La conferencia climática en Berlín concluye sin resultados pero con buen rollito


El objetivo de la conferencia sobre el clima celebrado estos días en Berlín era el gran asunto pendiente, el tema del millón: desbloquear las negociaciones y avanzar hacia un acuerdo que sustituya al Protocolo de Kioto, que expirará este mismo año. Pero no ha habido suerte, y el Diálogo Climático de Petersberg III, en alusión a la colina donde se celebra el evento, no pasará a la historia como un avance en el diálogo climático.

Hay que reconocer que es difícil aligerar las complicadas negociaciones del relevo del acuerdo de Kioto, que no todos los países consideran justo por centrar la carga de la reducción de las emisiones de gases de efecto invernadero especialmente entre los países más desarrollados.
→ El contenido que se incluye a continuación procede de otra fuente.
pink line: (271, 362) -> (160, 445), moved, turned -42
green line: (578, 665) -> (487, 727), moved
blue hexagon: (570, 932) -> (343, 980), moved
Los mismos anfitriones del evento se muestran fríos a la hora de valorar los resultados de la reunión, en la que representantes de 35 países debatieron sin éxito sobre cómo alcanzar un acuerdo que permita conseguir lo apuntado en diciembre pasado en la conferencia climática de las Naciones Unidas que acogió Durban (COP17). Entonces fue cuando, tras un nuevo fracaso en lograr un relevo para Kioto, se acordó una agenda de reuniones que, como ésta, tienen la misión de caminar hacia un nuevo tratado internacional vinculante que detenga el cambio climático.
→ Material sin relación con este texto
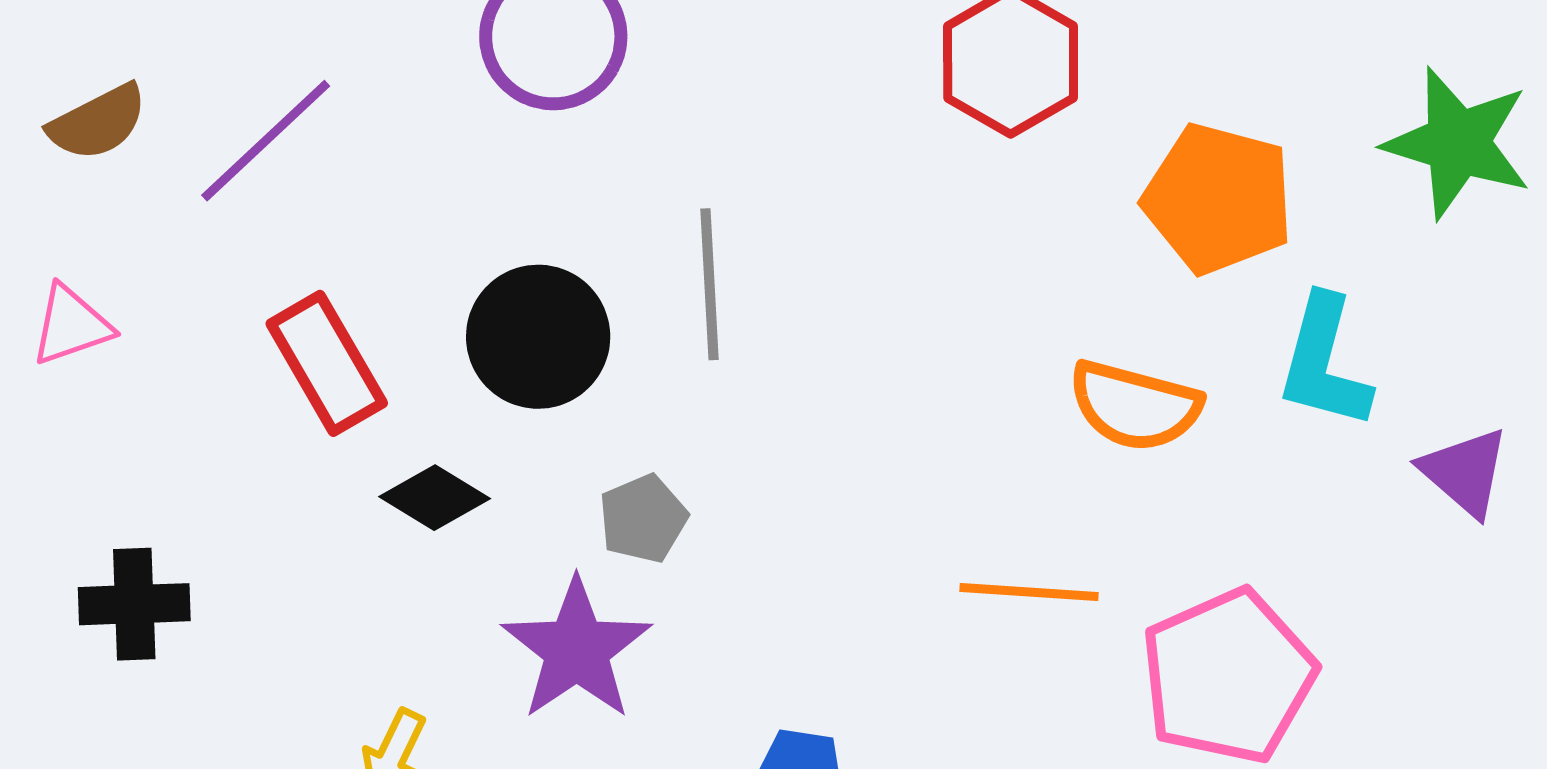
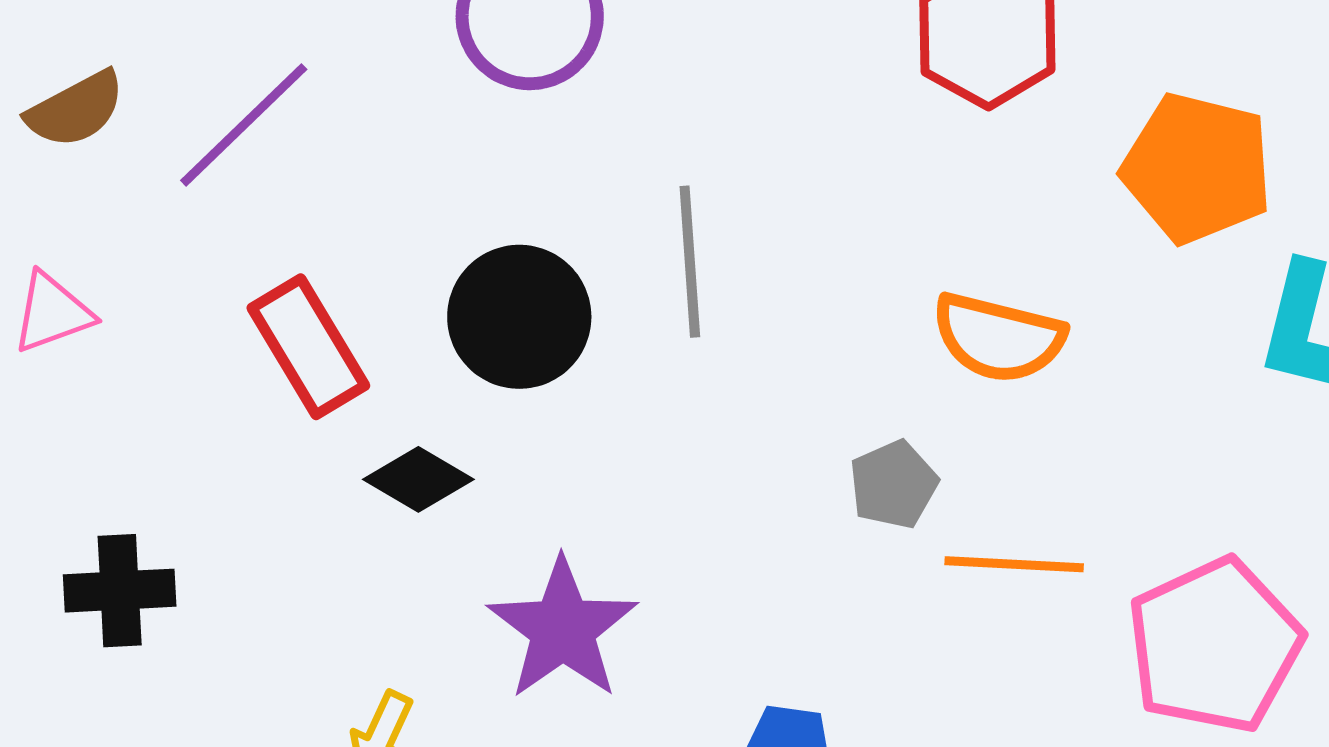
orange semicircle: (1135, 406) -> (998, 338), moved
gray pentagon: (643, 519) -> (893, 484), moved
El ministro germano de Medio Ambiente, Peter Altmaier, quien asistió junto con la cancillera alemana, Ángela Merkel, expresó serias dudas en la inauguración sobre la posibilidad de que los compromisos ya adquiridos pudieran evitar un calentamiento superior a los dos grados centígrados antes de cruzar el ecuador del presente siglo. Después, transcurrida la conferencia, el mismo Altmaier la cerraba con un pesimismo disfrazado de sonrisa fraternal. Si bien el balance de la cita es negativo, pues no hay resultados tangibles, según el ministro alemán no faltó espíritu de trabajo y colaboración: “No iré tan lejos como para decir que tenemos ya un espíritu de equipo, pero hemos desarrollado un cierto sentimiento de familia. Se han dado más puntos en común en esta conferencia de los que yo jamás hubiera creído posible”, concluyó Altmaier.
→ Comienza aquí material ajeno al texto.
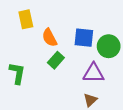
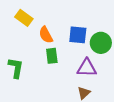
yellow rectangle: (26, 19) -> (24, 18), turned -42
green rectangle: (56, 60) -> (52, 56), turned -49

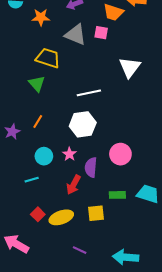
La próxima cita será, por lo tanto, una ocasión excelente para que los participantes demuestren su supuesto espíritu de familia, esperemos que bien avenida. Será en noviembre del 2012, ya al borde del abismo con respecto a Kioto, en la próxima conferencia de las Naciones Unidas sobre el medio ambiente, que acogerá la ciudad de Doha, capital de Qatar.